No ecossistema IBM Z, RACF, TLS, criptografia por hardware e auditoria integrada são exemplos de recursos que incorporam esses princípios há décadas.


O Que Todo Programador COBOL Padawan Deve Aprender

Uma lição importante é que System Design não é exclusivo de microsserviços ou da nuvem. Os princípios fundamentais são universais:

  • Modelar corretamente o domínio do negócio.

  • Entender os requisitos funcionais e não funcionais.

  • Projetar para disponibilidade, escalabilidade e recuperação.

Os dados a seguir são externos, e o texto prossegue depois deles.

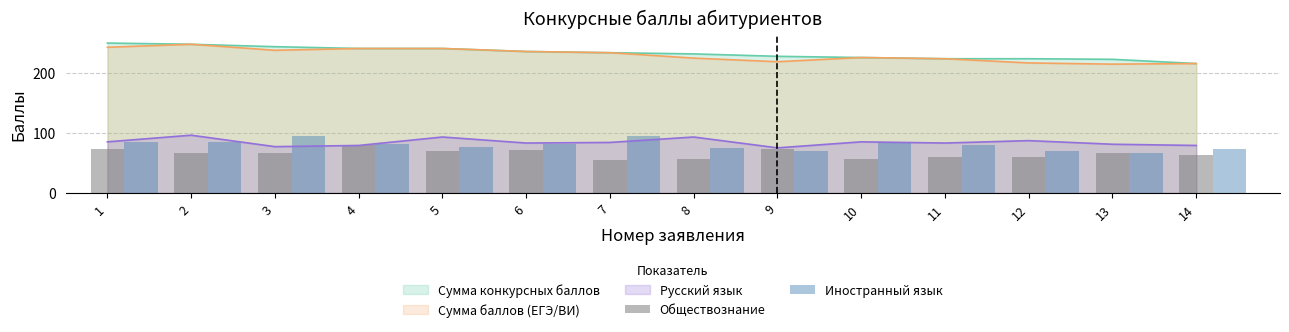

The Обществознание series shows 130 at 4. True or false?

False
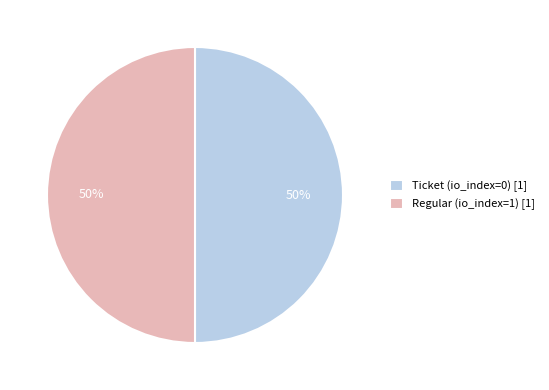

Do Regular (io_index=1) [1] and Ticket (io_index=0) [1] together represent more than half of the pie?

Yes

  • Definir responsabilidades claras entre componentes.

  • Reduzir acoplamento e aumentar coesão.

  • Tratar desempenho, segurança e observabilidade como requisitos de primeira classe.

Os grandes sistemas corporativos escritos em COBOL, CICS, IMS e DB2 continuam processando bilhões de transações diariamente porque foram construídos com esses princípios. A tecnologia evolui, mas os fundamentos da boa arquitetura permanecem os mesmos. Um arquiteto experiente não é aquele que conhece mais ferramentas, e sim aquele que consegue prever os problemas antes que eles aconteçam e projetar sistemas preparados para enfrentá-los.